Freeway job home stretch stress-filled

Norm Bessler has given five years of his life to construction of the I-580 freeway, which runs from Mount Rose Highway to Bowers Mansion in Washoe Valley. Even though the work is nearing completion - the $400 million project is expected to wrap up in the middle of next year - Bessler and other construction managers with general contractor Fisher Industries say the job presents more stress and pressure than ever.

Nearly half of the 8.5-mile freeway has been paved, and crews are pushing hard to lay as much concrete roadway as possible before cold weather stalls work. Coordination and scheduling challenges keep Bessler and project Superintendent Mike Scronce working long hours. Fisher has approximately 155 working days left to complete the job.

With days off due to weather, Fisher expects to wrap up its work in August - but the team isn't coasting down the backstretch and eyeing the finish line quite yet.

"To me, the finish of a job is the toughest part," Scronce says. " It is when you come down to trying to make all the different little fingers of the job come together into one spot. There is a lot to completing this thing, and completing it on time.

"When you start, you have got 1,000 days to get this whole thing built. Now we are down to the end, and before it was this broad spectrum. Now we are here, and the last six months of this thing is going to be the hardest."

Fisher will be charged a penalty of approximately $42,000 per day for every day it's over its working allotment of 1,056 days. Bessler says he won't see the finish line until the roadway is laid.

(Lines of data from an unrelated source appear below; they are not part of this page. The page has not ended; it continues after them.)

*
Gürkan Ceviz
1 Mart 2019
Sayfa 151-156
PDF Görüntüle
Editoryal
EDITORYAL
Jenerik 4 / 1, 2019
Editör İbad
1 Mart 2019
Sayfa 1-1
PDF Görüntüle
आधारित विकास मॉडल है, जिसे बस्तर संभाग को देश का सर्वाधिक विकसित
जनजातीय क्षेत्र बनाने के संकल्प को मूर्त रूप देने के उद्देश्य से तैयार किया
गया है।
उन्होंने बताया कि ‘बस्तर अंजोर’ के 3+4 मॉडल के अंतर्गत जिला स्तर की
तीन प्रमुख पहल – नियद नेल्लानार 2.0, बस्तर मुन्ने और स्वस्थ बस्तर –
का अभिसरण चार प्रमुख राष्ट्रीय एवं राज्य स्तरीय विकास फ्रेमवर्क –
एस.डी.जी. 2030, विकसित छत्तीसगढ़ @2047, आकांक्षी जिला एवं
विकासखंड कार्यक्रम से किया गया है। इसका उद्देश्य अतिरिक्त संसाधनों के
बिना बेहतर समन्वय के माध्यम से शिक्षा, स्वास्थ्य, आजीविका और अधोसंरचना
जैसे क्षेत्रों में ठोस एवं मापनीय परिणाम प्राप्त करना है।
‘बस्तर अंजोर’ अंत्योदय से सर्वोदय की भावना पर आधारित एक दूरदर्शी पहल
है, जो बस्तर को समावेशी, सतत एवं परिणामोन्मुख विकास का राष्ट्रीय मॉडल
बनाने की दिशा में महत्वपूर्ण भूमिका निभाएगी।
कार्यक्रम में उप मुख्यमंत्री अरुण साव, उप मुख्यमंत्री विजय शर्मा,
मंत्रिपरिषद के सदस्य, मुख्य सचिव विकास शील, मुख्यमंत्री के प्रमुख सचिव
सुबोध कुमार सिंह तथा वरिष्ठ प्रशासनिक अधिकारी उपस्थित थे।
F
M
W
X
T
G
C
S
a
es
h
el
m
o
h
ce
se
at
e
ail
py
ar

"We got to get through the weather and get the road covered," he says. "There's still a lot of stress. We have got a lot of roadway that is finished, and now we need to cover and seal it."

Concrete used for the roadway can't get below 40 degrees for five days once it's poured, so roadway work effectively will stop soon until the springtime.

"Once it starts freezing at night, the sub-grade freezes and you can't place new roadway on it," Bessler says. "That will shut it down. But we are hoping that the first week of November we are still placing finished roadway material."

Paving challenges aside, Fisher faces an even bigger headache: Removing the concrete arch at the base of the dirt fill used to construct the massive Galena Creek Bridge. Fisher used the large temporary dirt platform to position cranes and falsework for construction of the arched bridge, as well as to haul material to the south end of the job.

Removal of the 12 stories of dirt began on Aug. 15. At the top, the fill over Galena Creek is 220 feet wide. The dirt, nearly 500,000 cubic yards - that's about 4.5 million wheelbarrow loads - needs to be removed from Galena Canyon, as well as the concrete arch that's channeled Galena Creek since mid 2008. Bessler says that over the past two years the dirt fill settled just one-quarter of an inch.

"It really held up well through the elements," he says.